Described as a hilarious ad poem that is "every cliché that ever was."

"Using a specific ratio of Asian people to black people to women to white men, we want to make sure we represent your needs and interests – or at least a version of your skin colour – in our ads."

This comedic video parodied the advertising industry and its commercial clichés while advertising its own company as a new entrant in the stock footage market.

== Reaction ==
This video won the 2015 Shorty Award for Best in B2B and was nominated for the 2016 Webby Awards.

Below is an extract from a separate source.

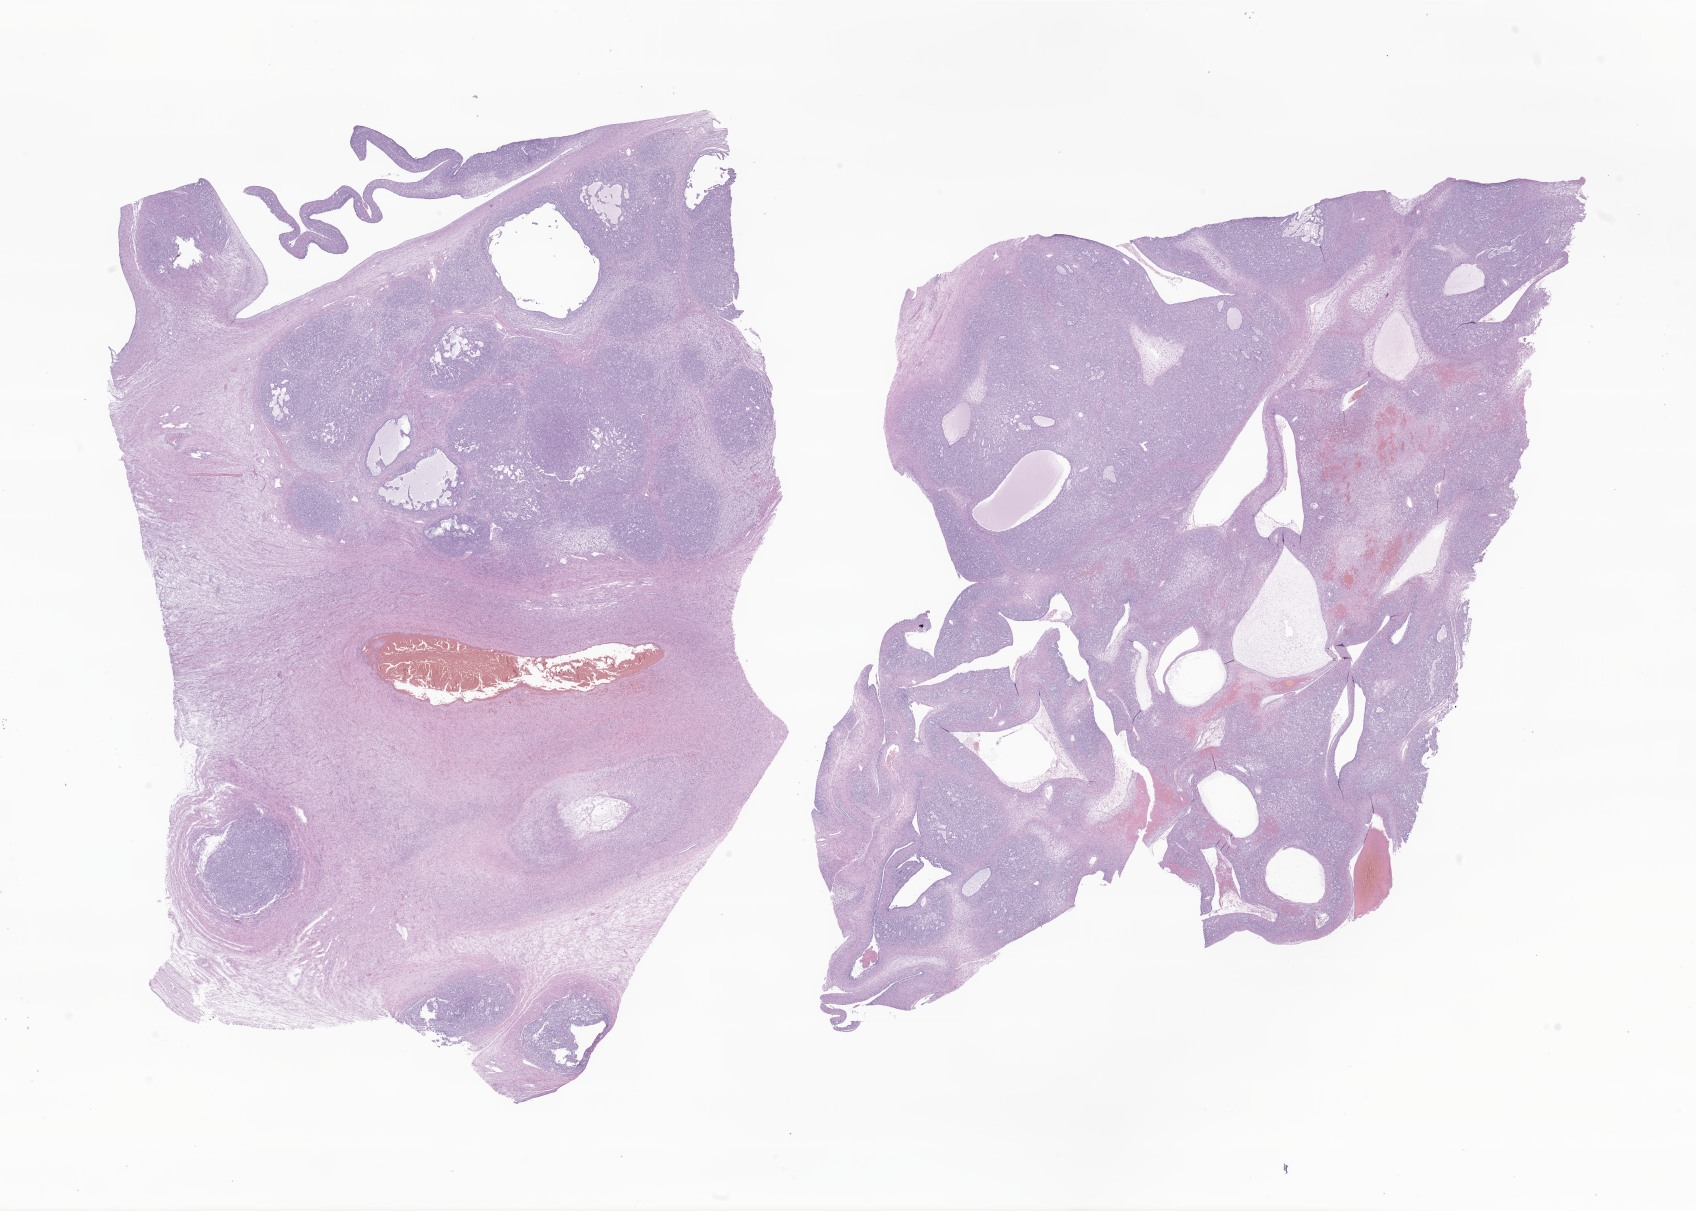
Digitized hematoxylin and eosin (H&E)-stained section of tumor tissue from the ovary — shown as a low-resolution overview of the whole scanned area (about 28.6 x 20.4 mm), FFPE section. Female patient, age 203 months.
Recorded diagnosis: Granulosa cell tumor, juvenile.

Dissolve website visitors increased by 9x the week the video launched while user signups and revenue also increased by 6x.

As of 27 February 2026, it has over 2.9 million views on YouTube and 660,000 views on Vimeo.

The video also received wide online media coverage from magazines and news article websites.

AdAge reported this brand video as "tragically funny" while Fast Company labeled it "The Greatest Thing About The Absolute Worst In Advertising".

Time commented that the video covered all the advertising trends in under three minutes.

Other media sites such as Adweek, Vanity Fair, Forbes, and The Globe and Mail all shared this video.

== Other videos ==
This Is a Generic Presidential Campaign Ad - A fake presidential campaign ad that poked fun at the election that made the 2016 Shorty Award Finalist.

This is a Generic Millennial Ad - A millennial version of This Is a Generic Brand Video created in collaboration with And/Or studio that shows how easy it is to appeal to anyone born between 1980 and 2000.